I met Joel at the school we were both teaching at in Santiago Chile.  He was waiting for me by the computers.  I remember thinking he looked a little too straight laced to be someone I would actually hang out with, but I supposed he’d be a fine roommate.  We walked the short distance to my apartment so he could see if he wanted to move into the spare room or not. We didn’t have standards back than, we rarely do now, so I think we both knew the viewing was just a pretense. We liked to think we had somewhat of a choice, even though we knew we would take the maid’s quarters off the kitchen and ask to have the bed thrown in to sweeten the deal.

 We went for our first beer together after he moved in, which consisted of lugging two overstuffed suitcases up one flight of stairs. At the bar, he assured me that his stuffy demeanor was simply a result of the dress code at work. He then proceeded to tell me all of the many ways in which he was the opposite of square.  The fact that we were on our third beer at the time helped.

 Over those beers we learned that we were from the same state and went to the same university during the same time. Even now we joke about how we had to travel thousands of miles away from where we were to finally meet one another.  We wondered how many times we may have passed each other on campus, if we’d ever been at the same party or bumped into each other in a crowded bar.

 I think it is rare that we might remember the first beers we share with someone. Never knowing how important that person might become to you makes it easy to take those first encounters for granted. I am forever grateful I have concrete memories of them with Joel.   The image of him waiting for me by the computers, button down shirt half tucked in, khaki pants a bit wrinkly, ginger hair a week or two into needing to be cut.  Our first beers at Sepia knowing quickly that I would be glad I walked the ginger to my apartment, yet not quite knowing exactly who he would become to me.

 A year passed quickly as we shared the magic of living abroad together, and I was heading south, zigzagging my way down through Chile and Argentina.  Joel was making his way back up to Santiago after traveling all the way south to Ushuaia, Argentina.   Before he left, we made plans to meet in Bariloche Argentina, no small feat considering our only mode of communication was email, which was spotty at best.  Neither of us knew exactly when we’d be in Barlioche, but we assured each other we’d make every effort to get there.

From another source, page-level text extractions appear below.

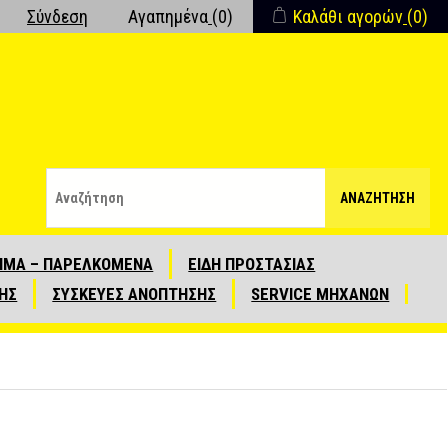
Σύνδεση
Αγαπημένα
(0)
Καλάθι αγορών
(0)
ΑΝΑΖΉΤΗΣΗ
ΙΜΑ – ΠΑΡΕΛΚΟΜΕΝΑ
ΕΙΔΗ ΠΡΟΣΤΑΣΙΑΣ
ΗΣ
ΣΥΣΚΕΥΕΣ ΑΝΟΠΤΗΣΗΣ
SERVICE ΜΗΧΑΝΩΝ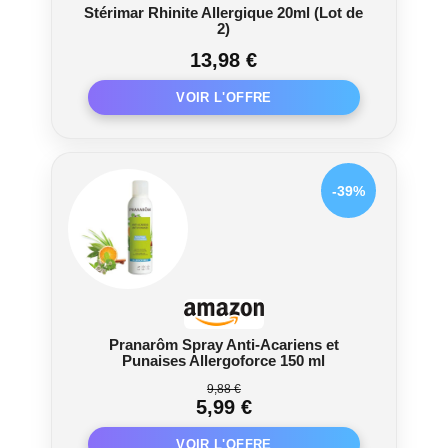
Stérimar Rhinite Allergique 20ml (Lot de
2)
13,98 €
-39%
Pranarôm Spray Anti-Acariens et
Punaises Allergoforce 150 ml
9,88 €
5,99 €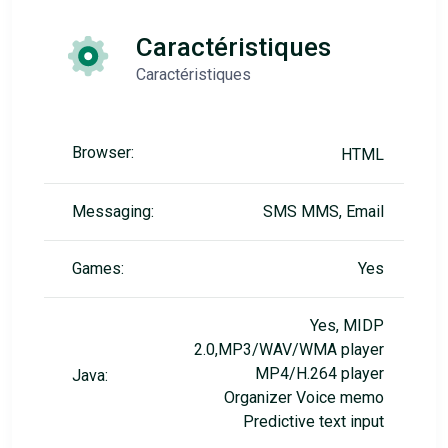
Caractéristiques
Caractéristiques
Browser:
HTML
Messaging:
SMS MMS, Email
Games:
Yes
Yes, MIDP
2.0,MP3/WAV/WMA player
MP4/H.264 player
Java:
Organizer Voice memo
Predictive text input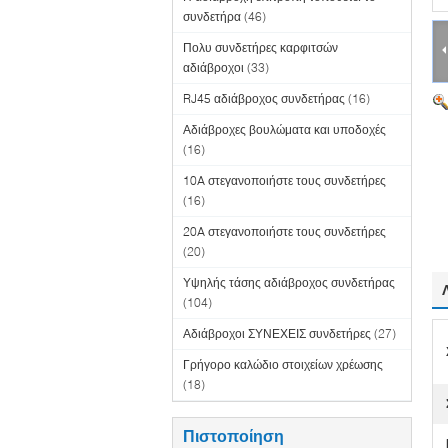
συνδετήρα
(46)
Πολυ συνδετήρες καρφιτσών
αδιάβροχοι
(33)
RJ45 αδιάβροχος συνδετήρας
(16)
Αδιάβροχες βουλώματα και υποδοχές
(16)
10A στεγανοποιήστε τους συνδετήρες
(16)
20A στεγανοποιήστε τους συνδετήρες
(20)
Υψηλής τάσης αδιάβροχος συνδετήρας
(104)
Αδιάβροχοι ΣΥΝΕΧΕΙΣ συνδετήρες
(27)
Γρήγορο καλώδιο στοιχείων χρέωσης
(18)
Πιστοποίηση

 On the day we were meant to meet, I made my way to the plaza, our designated rendezvous. I sat on some steps near a fountain and watched all the tourist getting their pictures taken with the many Saint Bernard’s that roamed the plaza. Each Saint Bernard equipped with its own barrel around their neck.  I was told, instead of vodka, it contained Fernet, Argentina’s version of black licorice liquor. Joel and I had tried it once at a payday party we threw, having ran out of all Pisco and other liquor, we succumbed to Fernet brought back from a traveling couple staying in our apartment for a time.

 I was anxious and nervous as I waited on the steps thinking about that party.  My eyes searched the crowded plaza for any sign of him.  I began to doubt that I’d see him at all.  And I knew if I didn’t, I would simply come back again the next day, and the next. That was our plan.

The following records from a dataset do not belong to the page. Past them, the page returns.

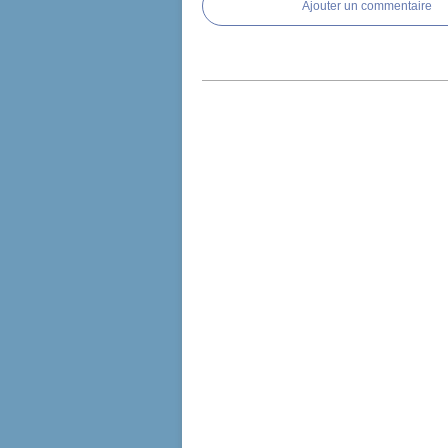
Ajouter un commentaire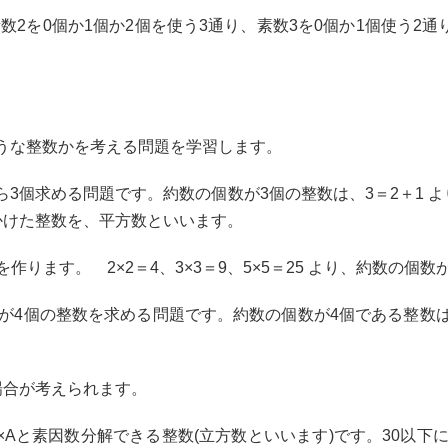
2を0個か1個か2個を使う3通り、素数3を0個か1個使う2通
うな整数かを考える問題を学習します。
から3個求める問題です。約数の個数が3個の整数は、3＝2＋1 
かけた整数を、平方数といいます。
を作ります。 2×2＝4、3×3＝9、5×5＝25 より、約数の個数
が4個の整数を求める問題です。約数の個数が4個である整数は、4＝
場合が考えられます。
×Aと素因数分解できる整数(立方数といいます)です。30以下には、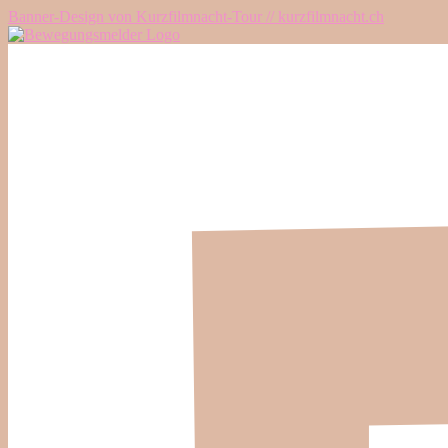
Banner-Design von Kurzfilmnacht-Tour // kurzfilmnacht.ch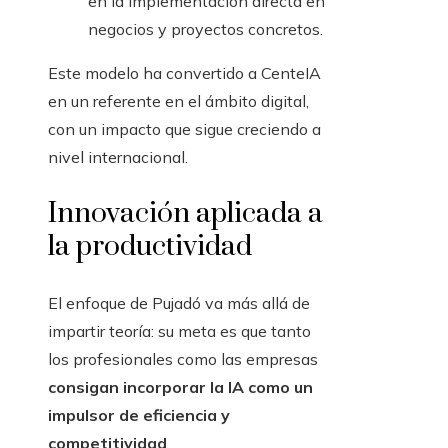
en la implementación directa en
negocios y proyectos concretos.
Este modelo ha convertido a CenteIA
en un referente en el ámbito digital,
con un impacto que sigue creciendo a
nivel internacional.
Innovación aplicada a
la productividad
El enfoque de Pujadó va más allá de
impartir teoría: su meta es que tanto
los profesionales como las empresas
consigan incorporar la IA como un
impulsor de eficiencia y
competitividad
.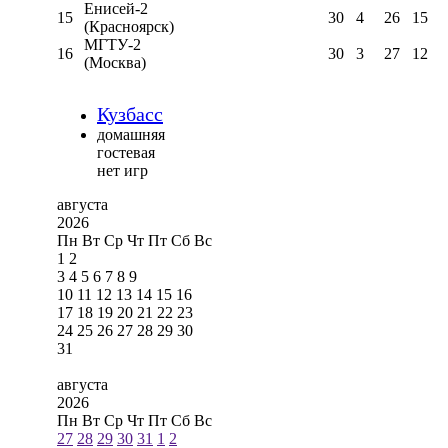
Енисей-2
15
30
4
26
15
(Красноярск)
МГТУ-2
16
30
3
27
12
(Москва)
Кузбасс
домашняя
гостевая
нет игр
августа
2026
Пн
Вт
Ср
Чт
Пт
Сб
Вс
1
2
3
4
5
6
7
8
9
10
11
12
13
14
15
16
17
18
19
20
21
22
23
24
25
26
27
28
29
30
31
августа
2026
Пн
Вт
Ср
Чт
Пт
Сб
Вс
27
28
29
30
31
1
2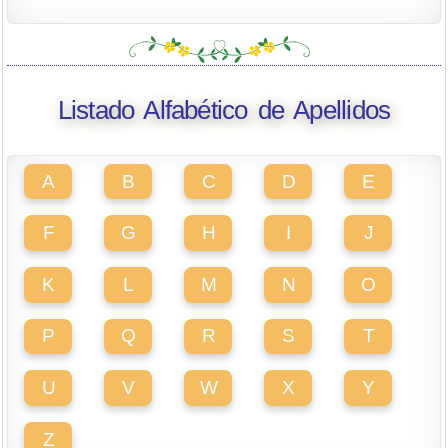
Listado Alfabético de Apellidos
A
B
C
D
E
F
G
H
I
J
K
L
M
N
O
P
Q
R
S
T
U
V
W
X
Y
Z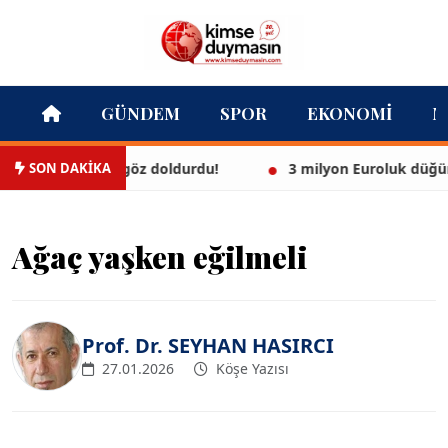
GÜNDEM
SPOR
EKONOMI
M
SON DAKİKA
 bikinisiyle göz doldurdu!
3 milyon Euroluk düğünle evl
Ağaç yaşken eğilmeli
Prof. Dr. SEYHAN HASIRCI
27.01.2026
Köşe Yazısı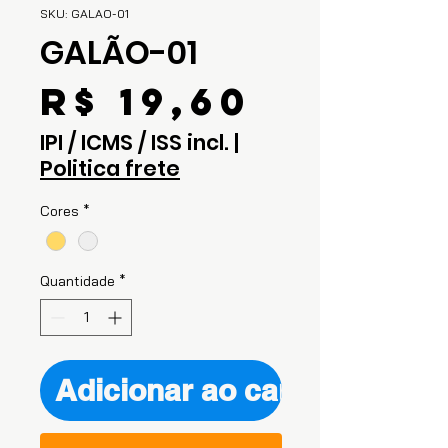
SKU: GALAO-01
GALÃO-01
Preço
R$ 19,60
IPI / ICMS / ISS incl.
|
Politica frete
Cores
*
Quantidade
*
Adicionar ao carrinho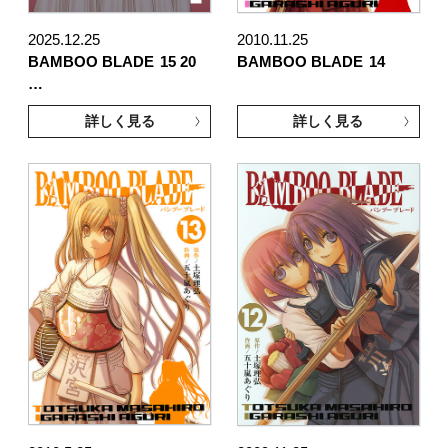
2025.12.25
2010.11.25
BAMBOO BLADE
15 20
BAMBOO BLADE
14
…
詳しく見る
詳しく見る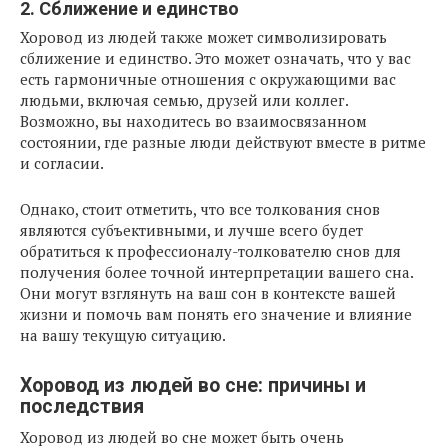
2. Сближение и единство
Хоровод из людей также может символизировать
сближение и единство. Это может означать, что у вас
есть гармоничные отношения с окружающими вас
людьми, включая семью, друзей или коллег.
Возможно, вы находитесь во взаимосвязанном
состоянии, где разные люди действуют вместе в ритме
и согласии.
Однако, стоит отметить, что все толкования снов
являются субъективными, и лучше всего будет
обратиться к профессионалу-толкователю снов для
получения более точной интерпретации вашего сна.
Они могут взглянуть на ваш сон в контексте вашей
жизни и помочь вам понять его значение и влияние
на вашу текущую ситуацию.
Хоровод из людей во сне: причины и
последствия
Хоровод из людей во сне может быть очень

 And then I saw him across the plaza, pack on his back, his hair a little longer than I remembered, a little more ginger. I stood up quickly and began making my way toward him. He’d yet to see me.  My pace quickened as I neared him, and I am sure I received more than a few stares as the crazy gringa began shouting his name across the plaza. Finally he heard me and made his way toward me.  It was not quite your standard airport reunion.

 We hugged awkwardly around his pack, laughed a bit at how the few months since we’d seen each other had changed us physically, and began furiously exchanging road stories; any doubt either of us had about this reunion happening erased by the sight of one another in the plaza.

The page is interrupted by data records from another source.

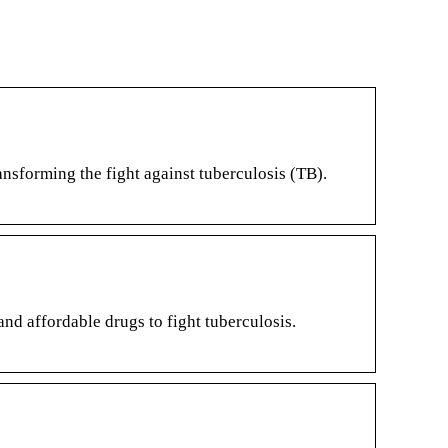
nsforming the fight against tuberculosis (TB).
nd affordable drugs to fight tuberculosis.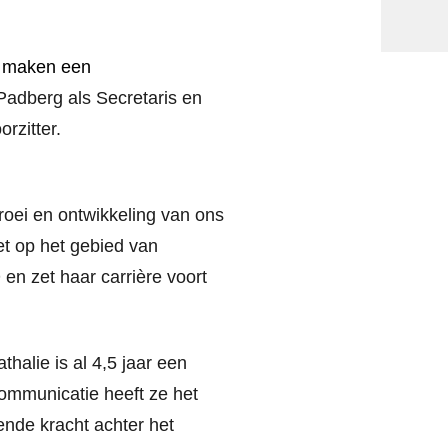
 maken een
adberg als Secretaris en
rzitter.
roei en ontwikkeling van ons
et op het gebied van
 en zet haar carrière voort
alie is al 4,5 jaar een
Communicatie heeft ze het
ende kracht achter het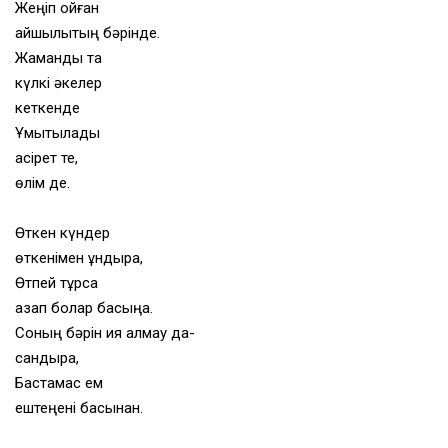
Жеңіп қойған
қайшылықтың бәрінде.
Жамандық та
күлкі әкелер
кеткенде
Ұмытылады
қасірет те,
өлім де.
Өткен күндер
өткенімен құндырақ,
Өтпей тұрса
азап болар басыңа.
Соның бәрін қия алмау да-
сандырақ,
Бастамас ем
ештеңені басынан.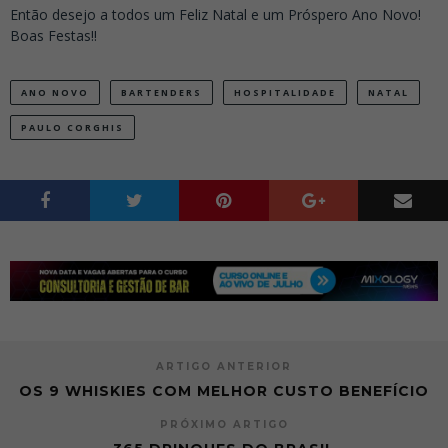
Então desejo a todos um Feliz Natal e um Próspero Ano Novo!
Boas Festas!!
ANO NOVO
BARTENDERS
HOSPITALIDADE
NATAL
PAULO CORGHIS
ARTIGO ANTERIOR
OS 9 WHISKIES COM MELHOR CUSTO BENEFÍCIO
PRÓXIMO ARTIGO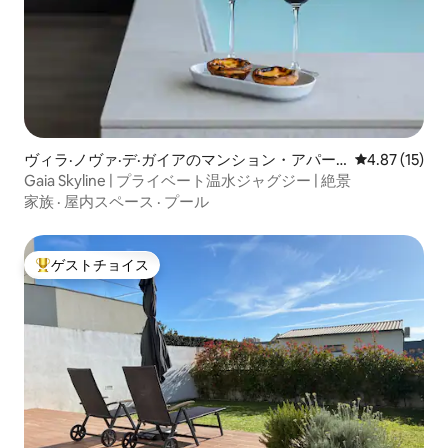
ヴィラ·ノヴァ·デ·ガイアのマンション・アパー
レビュー15件
4.87 (15)
ト
Gaia Skyline | プライベート温水ジャグジー | 絶景
家族
·
屋内スペース
·
プール
ゲストチョイス
大好評のゲストチョイスです。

 We spent four or five days together in Bariloche.  We searched for a hidden bar we never found, we hiked along the many trails, we swam in a lake we’d only seen in National Geographic, we joked about a reunion in the states were we ever to return, we laughed.  We parted ways, me heading south, the way he’d come, and him heading back ‘home’ to Santiago.

 It’s been ten years since our time together in Chile and Argentina. The pact we made never to return to the states as long as a certain someone was president was upheld, me moving to Honduras, Joel going first to Mexico and then Ukraine.  We met a few times in the states at Christmas and summer holidays.  It seemed stranger to meet in the states, more unlikely than it ever did to meet in Bariloche.

 There is an ease while traveling, one that does not, cannot, occur in the normal world of everyday life, where reunions happen in tiny hippie mountain towns in Argentina, where lifelong friendships are solidified over a skipped bill at a bar that is not Escondido, where memories are made while swimming in Lago Nahuel Huapi with a rain coat as a swimsuit. It is an ease formed out of necessity, out of wonder and it is simply for the wanderer. 

 Joel has been my roommate two more times since our return to the states. We now live minutes away from each other in the college town we never met in. I couldn’t have told you then, over those beers in Sepia, who he would become to me, only simply that I knew our meeting was more than a fleeting.